Although the logic of that case would probably not hold today, given the regulatory reach of World Rugby, the players may still struggle to prove that World Rugby breached its duty of care towards the players. Unlike the arguments made against the NFL, which revolved around claims that the NFL knew the risks but failed to warn the players and may even have tried to conceal them, World Rugby has been transparent about their concerns with concussion.
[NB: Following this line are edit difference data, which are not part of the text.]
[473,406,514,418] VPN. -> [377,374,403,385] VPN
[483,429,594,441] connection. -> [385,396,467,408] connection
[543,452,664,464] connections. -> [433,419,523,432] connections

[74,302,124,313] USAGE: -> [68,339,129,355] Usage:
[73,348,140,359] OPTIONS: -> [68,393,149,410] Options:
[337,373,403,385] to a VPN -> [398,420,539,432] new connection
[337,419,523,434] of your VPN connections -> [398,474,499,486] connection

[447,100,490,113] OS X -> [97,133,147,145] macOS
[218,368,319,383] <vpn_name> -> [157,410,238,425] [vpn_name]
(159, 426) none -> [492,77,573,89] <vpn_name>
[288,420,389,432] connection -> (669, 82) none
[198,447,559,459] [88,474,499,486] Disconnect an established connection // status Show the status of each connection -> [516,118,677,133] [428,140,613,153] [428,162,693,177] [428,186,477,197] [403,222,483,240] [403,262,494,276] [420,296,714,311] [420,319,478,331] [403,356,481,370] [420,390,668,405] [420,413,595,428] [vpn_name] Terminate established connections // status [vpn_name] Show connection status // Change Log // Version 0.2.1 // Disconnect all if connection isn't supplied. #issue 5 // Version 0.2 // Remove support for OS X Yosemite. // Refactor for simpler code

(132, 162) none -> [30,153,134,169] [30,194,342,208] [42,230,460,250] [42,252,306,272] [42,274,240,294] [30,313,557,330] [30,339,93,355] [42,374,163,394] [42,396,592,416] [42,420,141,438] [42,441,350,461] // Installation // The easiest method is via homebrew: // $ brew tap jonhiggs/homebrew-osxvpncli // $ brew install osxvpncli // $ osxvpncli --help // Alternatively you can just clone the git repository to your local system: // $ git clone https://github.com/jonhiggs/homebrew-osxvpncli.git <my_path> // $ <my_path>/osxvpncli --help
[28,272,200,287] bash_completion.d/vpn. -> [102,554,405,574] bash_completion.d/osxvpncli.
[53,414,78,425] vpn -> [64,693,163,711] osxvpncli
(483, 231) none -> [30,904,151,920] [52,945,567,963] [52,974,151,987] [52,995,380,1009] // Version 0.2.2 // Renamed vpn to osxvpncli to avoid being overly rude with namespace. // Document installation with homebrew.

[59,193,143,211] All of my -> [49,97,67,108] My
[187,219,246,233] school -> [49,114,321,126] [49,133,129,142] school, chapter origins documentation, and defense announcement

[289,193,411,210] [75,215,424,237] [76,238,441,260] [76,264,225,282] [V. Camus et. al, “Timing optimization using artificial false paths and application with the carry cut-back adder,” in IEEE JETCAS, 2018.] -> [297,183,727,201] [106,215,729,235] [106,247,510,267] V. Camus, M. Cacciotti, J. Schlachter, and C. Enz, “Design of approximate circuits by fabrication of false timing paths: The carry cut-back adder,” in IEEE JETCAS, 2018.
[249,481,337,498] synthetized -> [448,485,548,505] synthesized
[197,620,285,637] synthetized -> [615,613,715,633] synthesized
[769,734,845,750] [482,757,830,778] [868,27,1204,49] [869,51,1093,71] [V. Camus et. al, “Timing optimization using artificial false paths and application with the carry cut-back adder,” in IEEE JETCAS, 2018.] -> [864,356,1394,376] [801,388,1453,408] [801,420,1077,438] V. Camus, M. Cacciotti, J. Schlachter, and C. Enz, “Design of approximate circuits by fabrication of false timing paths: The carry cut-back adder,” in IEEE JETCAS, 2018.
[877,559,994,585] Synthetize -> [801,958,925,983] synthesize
The standard of rugby’s protocols may be far better now than they were 20 years ago, but the standard of care that a court would look at is what applied at the time Thompson and the others played and not those of today. The law of negligence is about foresight not hindsight.

The key legal issue in the US surrounding concussion, and a main reason why the players agreed to settle, is what is called causation. While medically it would appear that CTE in retired players is linked to repeated head trauma in games and training; legally, causation focuses on two specific issues.

Did any of us who love rugby, really appreciate that the professional code might result in incidents of chronic brain injury within a couple of decades?

First if there are multiple sources – at training, during games etc – and multiple parties – the players having played at different clubs and for their country etc – it becomes more difficult for the players to prove the exact causal source of their injuries.

It is also likely that they will be asked if there have been any lifestyle issues since retirement that might have contributed to their current condition.

In the case of the NFL, the latter issue, on the players’ personal history, got particularly nasty and adversarial.

As we have seen in litigation (since settled) involving Cillian Willis, the former Leinster scrumhalf, and Jamie Cudmore, the former Canadian international, (during his time at Clermont Auvergne) litigation of this nature will also ask questions of all those involved at the beginnings of professional rugby and not just World Rugby. Did national rugby unions, clubs and their employees, including coaching and medical staff, consistently implement concussion protocols on and off the field of play and especially when it came to player recovery and return to play protocols?

Finally, for some, the reply to the Thompson’s case is straightforward: you knew what you were getting into; you assumed the risks. But did Thompson and the others, did any of us who love rugby, really appreciate that the professional code might result in incidents of chronic brain injury within a couple of decades?

It looks like that question might now have to be resolved in a court. There may be no winners in that process. Litigation can be a particularly brutal contact sport.